The excellent miniseries Chernobyl, which just finished on HBO, is one of the most searing indictments of communism ever put on the small screen, at least since the halcyon days of The Americans.
Systematically and dramatically, Chernobyl exposes the communist disregard for human life and safety, socialism’s ineptness at designing anything that works as it should, and the totalitarian state’s fear that anything that exposes the sham is an existential threat to its existence.
Even more damning, this story takes place during the regime of the Left’s hero, Mikhail Gorbachev, not during the acknowledged bad old days of Stalin.
But you wouldn’t know that from reading the reviews from major critics, who are embarrassingly eager to assure its readers that the show is about almost anything else.
Here are just a few prominent examples. I could go on all day:
The critic at The Atlantic thinks it’s a “fable” about every political issue in the liberal grab bag.
“Whether you apply its message to climate change, the “alternative facts” administration of the current moment, or anti-vaccine screeds on Facebook…”
First of all, somebody needs to look up the words “fable” and “docudrama.” Here, let me help by rewriting your delusional list with things that directly apply and are current: Whether you apply its message to communist totalitarian systems or a socialist command and control economy generally, or to a future takeover of the power supply by fanatics that don’t care about facts as they do ideology…
Likewise, the critic at the New Republic, another formerly honest journal of centrist liberalism that once published interesting pieces, asserts that “nuclear energy itself is perhaps the show’s most developed character,” and says:
“The show’s story, hinging on the conflict between the political impulse toward spin and the scientific imperative to freely share facts—even inconvenient ones—is a chilling one, resonant in an age of climate change. The series doesn’t seem to be making the case that its central problems are uniquely Soviet.”

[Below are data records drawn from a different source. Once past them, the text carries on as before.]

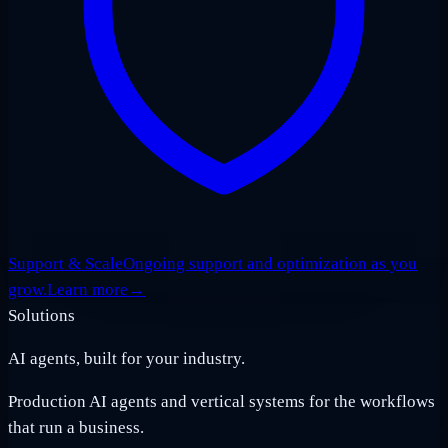
Support & Scale
Ongoing support and optimization as you
grow.
Learn more
→
Solutions
AI agents, built for your industry.
Production AI agents and vertical systems for the workflows
that run a business.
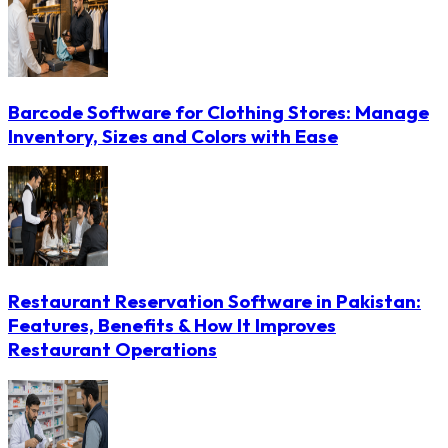
Barcode Software for Clothing Stores: Manage
Inventory, Sizes and Colors with Ease
Restaurant Reservation Software in Pakistan:
Features, Benefits & How It Improves
Restaurant Operations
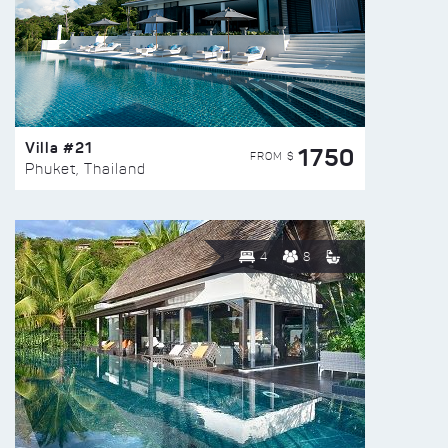
Villa #21
1750
FROM $
Phuket, Thailand
4
8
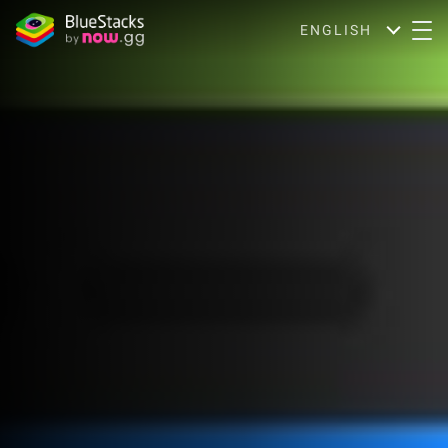
ENGLISH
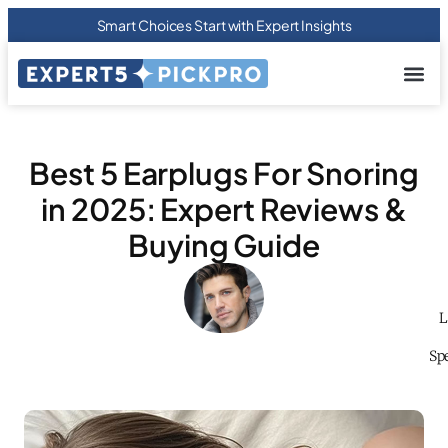
Smart Choices Start with Expert Insights
About us
Privacy Pol
Terms Of
Contact Us
Best 5 Earplugs For Snoring
in 2025: Expert Reviews &
Buying Guide
L
Spe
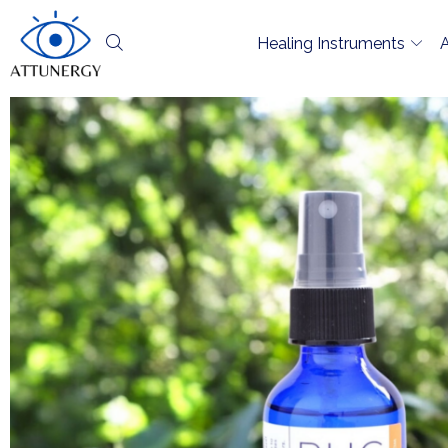
Healing Instruments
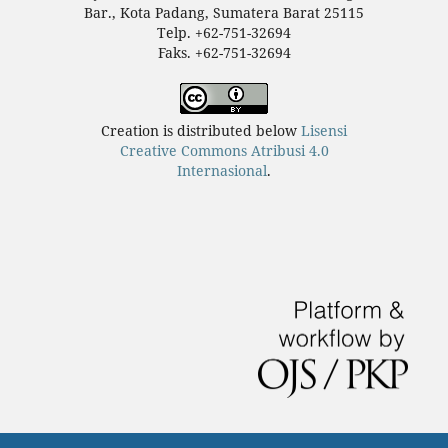
Bar., Kota Padang, Sumatera Barat 25115
Telp. +62-751-32694
Faks. +62-751-32694
Creation is distributed below
Lisensi
Creative Commons Atribusi 4.0
Internasional
.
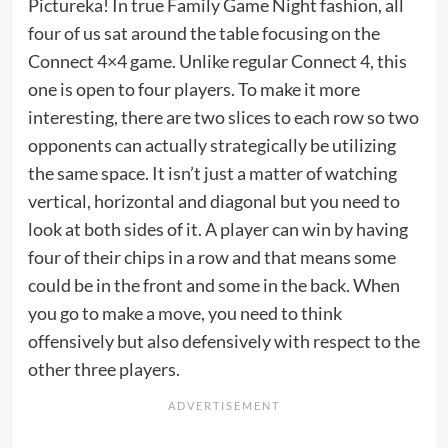
Pictureka! In true Family Game Night fashion, all
four of us sat around the table focusing on the
Connect 4×4 game. Unlike regular Connect 4, this
one is open to four players. To make it more
interesting, there are two slices to each row so two
opponents can actually strategically be utilizing
the same space. It isn’t just a matter of watching
vertical, horizontal and diagonal but you need to
look at both sides of it. A player can win by having
four of their chips in a row and that means some
could be in the front and some in the back. When
you go to make a move, you need to think
offensively but also defensively with respect to the
other three players.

Really? Let’s take a look at the opening to Episode 4. When a Russian soldier comes to evacuate an old babushka from her farm, she tells the soldier the long history of soldiers coming to her house to tell her what to do, and she describes Stalin’s famine. That sounds pretty “uniquely Soviet” to me—particularly since the scene wasn’t necessary to tell the story of Chernobyl for any other reason than to put it in the context of Soviet Communism.
At the Washington Post, the critic is sure the show is not about communism, it’s about… wait for it… Trump!
“Depressing as it may be, “Chernobyl,” created and written by Craig Mazin and directed by Johan Renck, is a fine study in the uses of sanctioned obfuscation — and how much easier that becomes in a country where media and scientific leadership are tightly restricted. There was a time when that sort of thing might have seemed entirely foreign to an American audience; now, it’s another resonant alarm sounding uncomfortably close.”
Yes, professional grant-writing scientists pushing climate change in contrast to the current administration are being rounded up by the FBI, held in secret torture chambers, and threatened with imminent execution all over America—aren’t they?
The critic at Rolling Stone also ends his review:
“It doesn’t take a nuclear physicist to see why it makes a lot of sense to look back on this moment right now.”
No, but it takes mental gymnastics that put the old Romanian gymnastics team to shame to write a whole review of Chernobyl without mentioning the words “socialism” or “communism” once.
Similarly, the critic at CNN assures us this isn’t about communism at all.
“The Soviets didn’t have a monopoly on stupidity, and the dangers of tampering with such forces are hardly confined by geography or even relegated to the past.”
Yes, CNN proves on a daily basis that the USSR did not have a monopoly on stupidity.
Meanwhile, over at the New York Times, their critic gets that Chernobyl is an expose of communism—and he’s not happy about that.
“… one of the messages of the program is that Soviet approaches don’t work. But there it is: the imposition of a simple narrative on history, the twisting of events to create one-dimensional heroes and villains, the broad-brush symbolism.”
In fact, the New York Times’ review is one of the only negative reviews of the series. The others might pretend it’s not about communism, but they have enough integrity to not discourage readers from checking out this superlative and accomplished piece of television art.
Maybe the mention of the Stalin-directed famine that the New York Times spent the 1930s denying struck a nerve?
(By the way, it was the Forsmark nuclear plant in Sweden that was the first in the West to discover the accident.)
Valery Legasov, the scientist in charge of containing the crisis and preventing a worse one, in testimony before the show trial the Soviet government convened in order to blame the accident solely on the three men in charge of Chernobyl in order to cover up the government’s culpability, sure seemed to think that it was specifically a problem with Soviet communism:
And maybe you should tell me how this chilling threat, which wraps up the series, by the head of the KGB has any relation to anything in American politics:
Anyone who can tell you that Chernobyl is anything other than one of the most powerful indictments of Soviet communism with a straight face is nothing other than a propagandist.
Now try to act surprised that the media is full of them.